Mekanlardan
Posted in

Türkiye’nin deneyim odaklı ilk restoranı Alancha

Kemal Demirasal’ın geçen yıl Alaçatı’da açtığı Alancha, Türkiye’nin deneyim odaklı ilk restoranı. Alaçatı’nın en yüksek noktasında, 3000 metrekarelik bir çam ormanında yer alan Alancha, Kemal Demirasal’ın deyimiyle “bir yaşam alanı”.

50 kişilik adreste, mutfakta dolaşıp şeflerle sohbet ederek yenen yemeğin ardından, ateşin başına oturup sohbete devam etmek mümkün. Alancha, yeni Anadolu menüsüyle de fine-dining anlayışının Türkiye’ye özgü bir bakış açısıyla ele alınabileceğini kanıtlıyor.

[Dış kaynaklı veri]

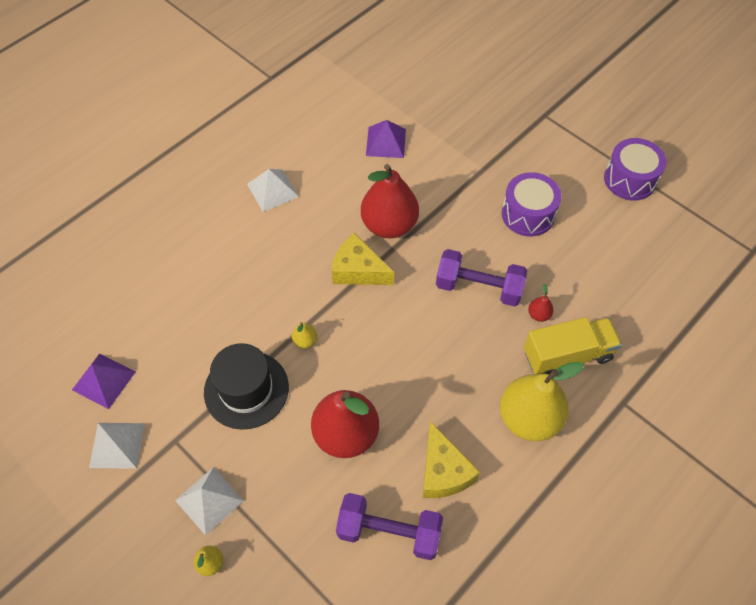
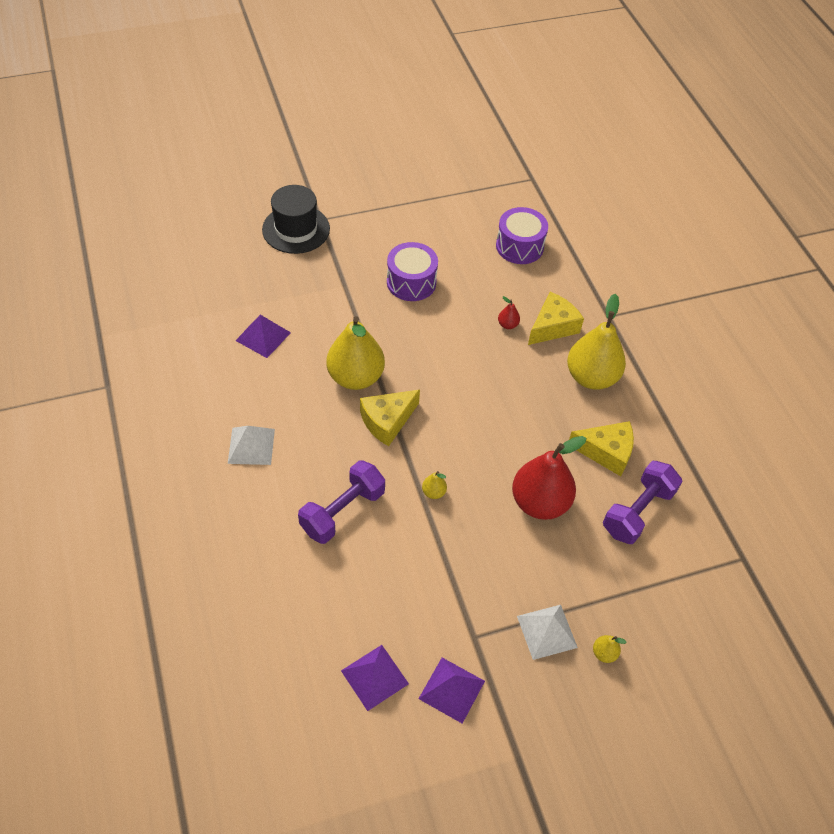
camera: 65 degrees left, 5 degrees down
(117, 445) = (452, 690): white pyramid -> purple pyramid
(246, 389) = (455, 558): black hat -> black hat (296, 229)
(389, 225) = (355, 377): red pear -> yellow pear
(478, 287) = (459, 348): purple dumbbell -> purple dumbbell (342, 511)
(567, 355) = (552, 327): yellow truck -> yellow cheese
(629, 179) = (423, 206): purple drum -> purple drum (519, 246)

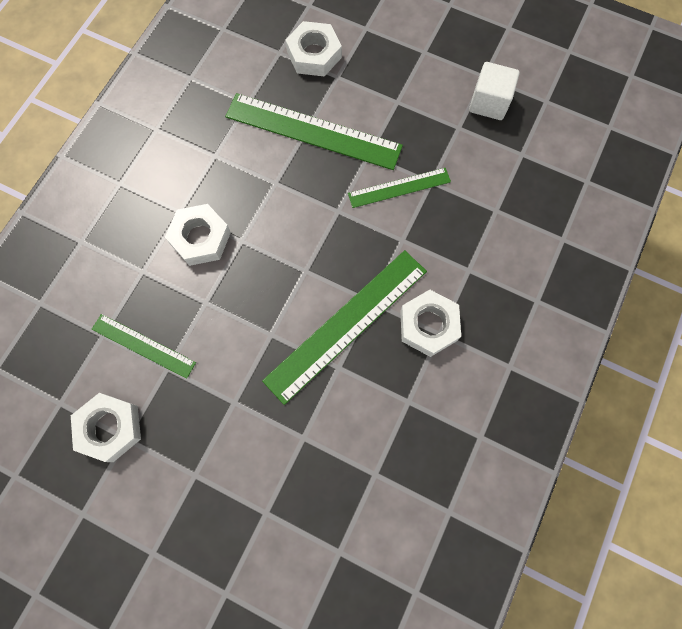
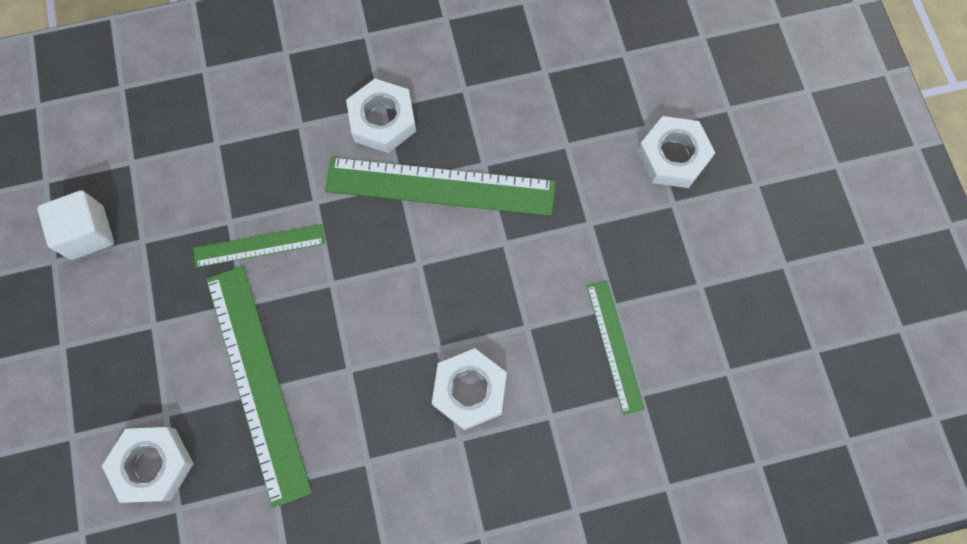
camera: 130 degrees left, 0 degrees up
(110, 428) = (705, 307): white nut -> white nut (672, 156)
(399, 187) = (259, 246): green ruler -> green ruler turned 45 degrees counterclockwise

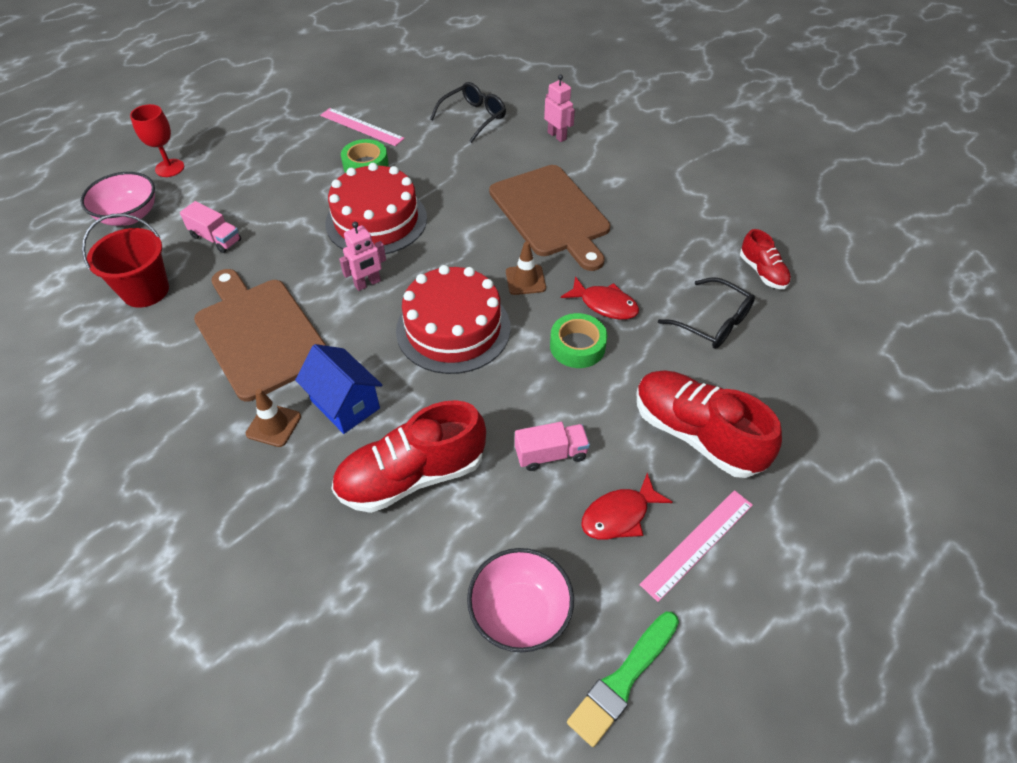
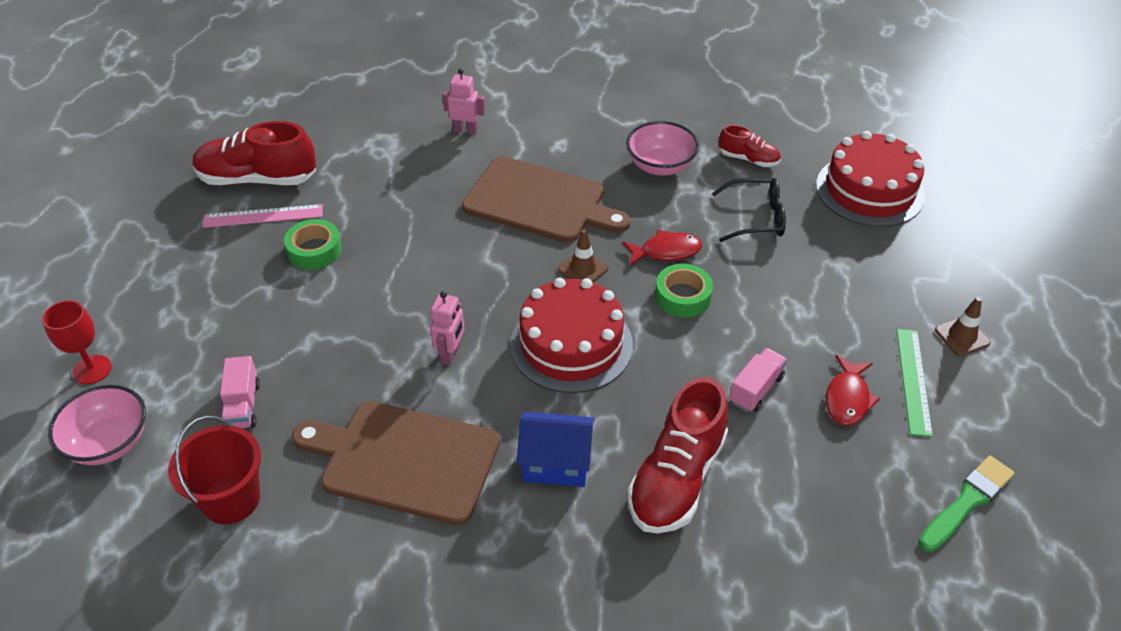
camera: 40 degrees left, 5 degrees down
(216, 238) = (243, 405): pink truck -> pink truck turned 90 degrees clockwise
(273, 425) = (516, 523): brown traffic cone -> brown traffic cone (962, 336)
(376, 220) = (389, 295): red cake -> red cake (869, 190)
(473, 117) = (367, 151): black glasses -> none
(520, 613) = (861, 512): pink bowl -> pink bowl (660, 166)
(623, 680) = (967, 502): green brush -> green brush turned 135 degrees counterclockwise
(696, 434) = (833, 307): red shoe -> red shoe (258, 179)
(697, 543) = (913, 381): pink ruler -> green ruler

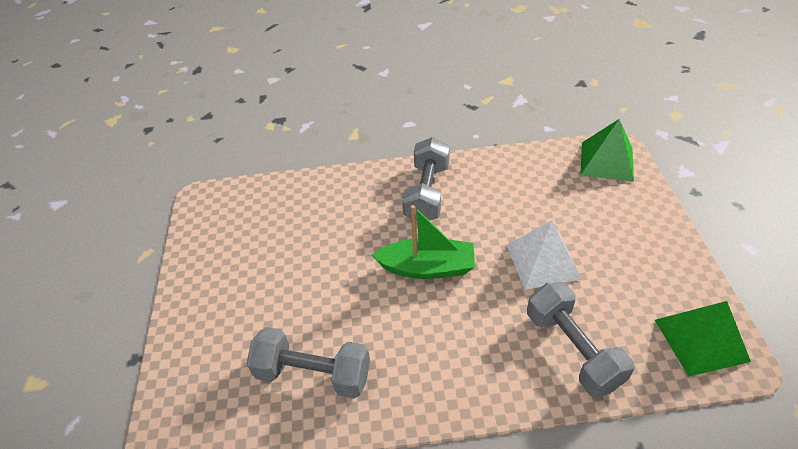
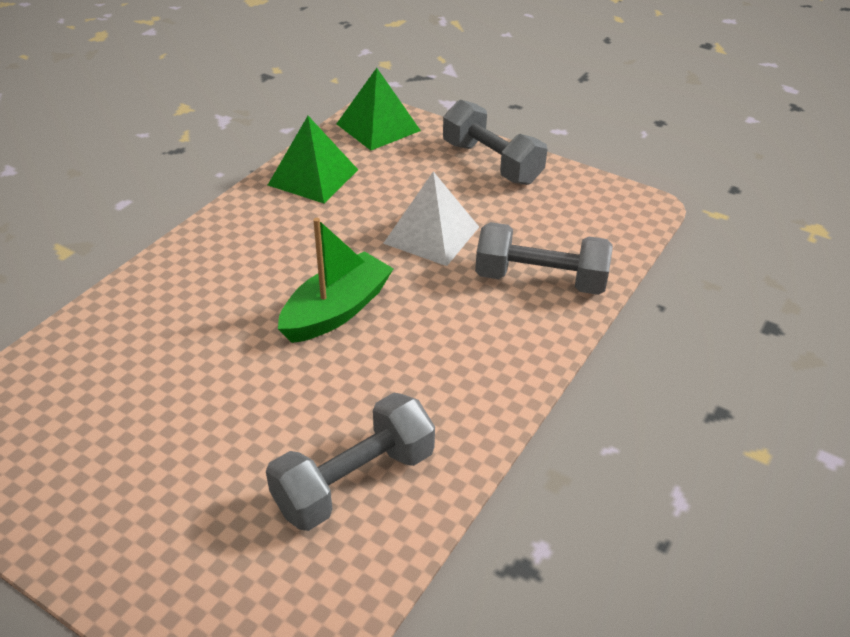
camera: 55 degrees left, 5 degrees down
(427, 193) = (242, 251): grey dumbbell -> grey dumbbell (491, 163)
(701, 340) = (609, 210): green pyramid -> green pyramid (313, 177)

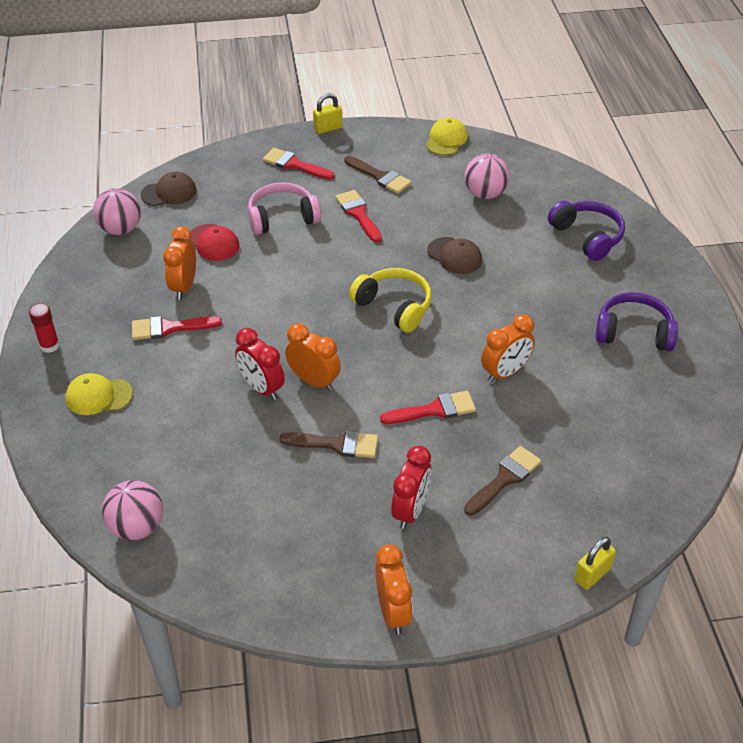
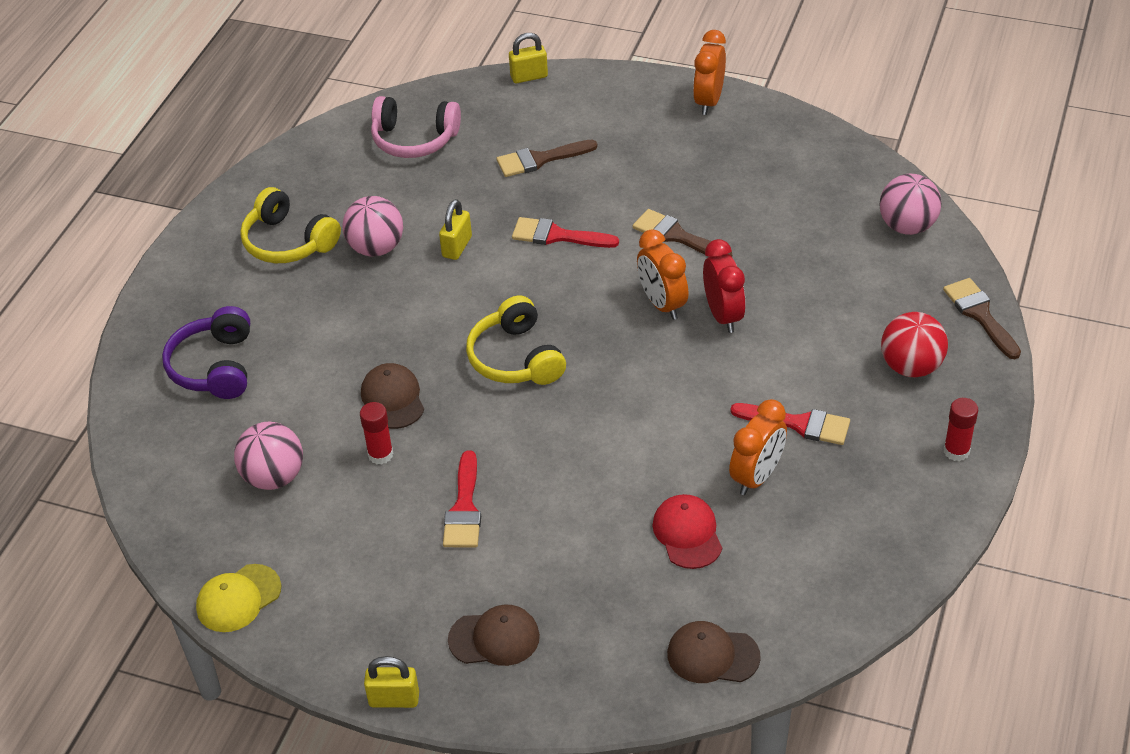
camera: 150 degrees left, 0 degrees up
(98, 396) = (911, 367): yellow cap -> red ball
(120, 229) = (811, 608): pink ball -> pink ball (376, 248)
(282, 218) = (571, 541): pink headphones -> pink headphones (414, 139)
(294, 165) = (494, 638): red brush -> brown cap
(380, 177) = (388, 563): brown brush -> brown brush (980, 315)
(410, 511) = (644, 162): red clock -> none
(433, 224) = (380, 454): none -> red glue stick
(505, 373) = (457, 247): orange clock -> yellow padlock
(634, 332) = (288, 242): purple headphones -> yellow headphones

Alaçatı’nın biraz dışında yer alan Alancha, merkezdeki kalabalıktan uzak, izole bir ortamda farklı bir deneyim sunuyor. Deneyim sunuyor, çünkü amacı menüden seçtiğiniz yemekleri masanıza getirmek değil. Kemal Demirasal’ın Şef Deniz Temel ile birlikte hayata geçirdiği mekanda, lokal malzemelerle hazırlanan yemekler sunuluyor. Geçen yıldan beri bulunan dinamik menüde, natüralist ve mevsim ürünleriyle hazırlanan tabaklar yer alıyor. Bu yıl sunmaya başladıkları Anadolu menüsü ise tarih boyunca Anadolu coğrafyasında yaşamış medeniyetlerden esintiler taşıyor.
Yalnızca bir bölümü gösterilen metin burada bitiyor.